A drawback of CFGs is that the number of rules grows exponentially when agreement in sentences needs to be taken into account. Figure 2.4 demonstrates how the number of rules doubles as a single dependency (subject and verb number agreement) is added to the grammar.
Definite Clause Grammars (DCGs) overcome this problem by allowing first-order terms as nonterminals. Each dependency is then added as an extra argument to each first-order term.
Figure 2.5 shows a similar version of the grammar in Figure 2.2 except it is now in DCG format with the agreement between the number of the noun and the number of the verb added as a parameter to each rule.
This example DCG allows the sentence ``bob flies'' but not the sentence ``bob fly'' and no extra grammar rules were needed to be added to ensure this.
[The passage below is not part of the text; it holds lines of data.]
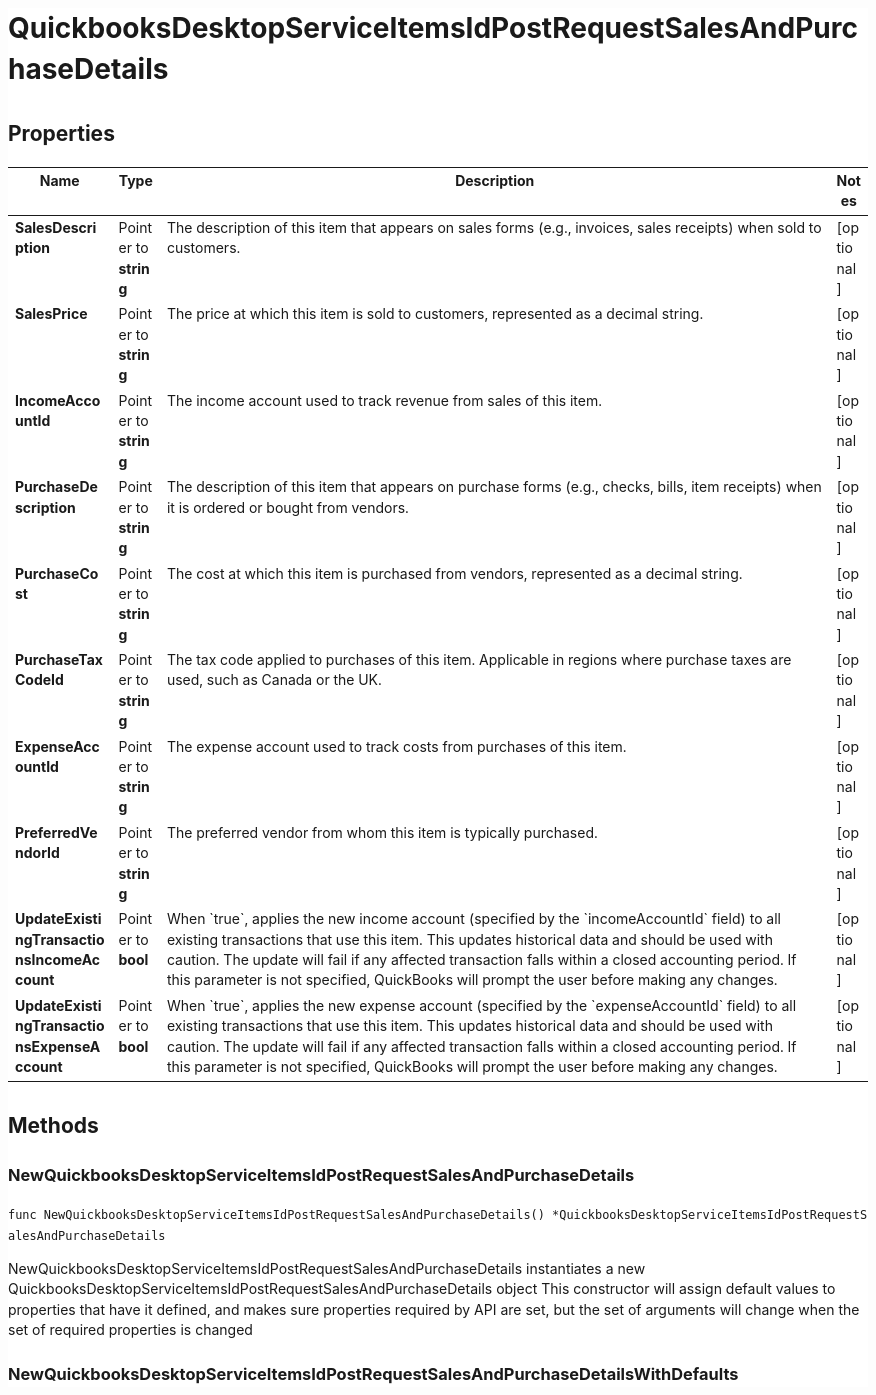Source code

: # QuickbooksDesktopServiceItemsIdPostRequestSalesAndPurchaseDetails

## Properties

Name | Type | Description | Notes
------------ | ------------- | ------------- | -------------
**SalesDescription** | Pointer to **string** | The description of this item that appears on sales forms (e.g., invoices, sales receipts) when sold to customers. | [optional] 
**SalesPrice** | Pointer to **string** | The price at which this item is sold to customers, represented as a decimal string. | [optional] 
**IncomeAccountId** | Pointer to **string** | The income account used to track revenue from sales of this item. | [optional] 
**PurchaseDescription** | Pointer to **string** | The description of this item that appears on purchase forms (e.g., checks, bills, item receipts) when it is ordered or bought from vendors. | [optional] 
**PurchaseCost** | Pointer to **string** | The cost at which this item is purchased from vendors, represented as a decimal string. | [optional] 
**PurchaseTaxCodeId** | Pointer to **string** | The tax code applied to purchases of this item. Applicable in regions where purchase taxes are used, such as Canada or the UK. | [optional] 
**ExpenseAccountId** | Pointer to **string** | The expense account used to track costs from purchases of this item. | [optional] 
**PreferredVendorId** | Pointer to **string** | The preferred vendor from whom this item is typically purchased. | [optional] 
**UpdateExistingTransactionsIncomeAccount** | Pointer to **bool** | When &#x60;true&#x60;, applies the new income account (specified by the &#x60;incomeAccountId&#x60; field) to all existing transactions that use this item. This updates historical data and should be used with caution. The update will fail if any affected transaction falls within a closed accounting period. If this parameter is not specified, QuickBooks will prompt the user before making any changes. | [optional] 
**UpdateExistingTransactionsExpenseAccount** | Pointer to **bool** | When &#x60;true&#x60;, applies the new expense account (specified by the &#x60;expenseAccountId&#x60; field) to all existing transactions that use this item. This updates historical data and should be used with caution. The update will fail if any affected transaction falls within a closed accounting period. If this parameter is not specified, QuickBooks will prompt the user before making any changes. | [optional] 

## Methods

### NewQuickbooksDesktopServiceItemsIdPostRequestSalesAndPurchaseDetails

`func NewQuickbooksDesktopServiceItemsIdPostRequestSalesAndPurchaseDetails() *QuickbooksDesktopServiceItemsIdPostRequestSalesAndPurchaseDetails`

NewQuickbooksDesktopServiceItemsIdPostRequestSalesAndPurchaseDetails instantiates a new QuickbooksDesktopServiceItemsIdPostRequestSalesAndPurchaseDetails object
This constructor will assign default values to properties that have it defined,
and makes sure properties required by API are set, but the set of arguments
will change when the set of required properties is changed

### NewQuickbooksDesktopServiceItemsIdPostRequestSalesAndPurchaseDetailsWithDefaults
The power of DCGs compared to that of CFGs should be apparent, but it should be noted, however, that in order to retain the properties that CFGs held, it is necessary to restrict the number of values each DCG argument may take. If this is not done, if the DCG is rewritten as a CFG (as it is always possible to do) it would be possible to write infinitely many rules, and thus not conform to the definition of a CFG (a finite set of derivation rules within the four-tuple).
One disadvantage of the DCG approach is that to extend a grammar each rule must be changed because of the fixed arity of each predicate, and an extension of the DCG approach is to have a single argument to each predicate that is a list of the DCG arguments. With this now fixed arity, only the necessary rules need be extended with an extra argument added to their list.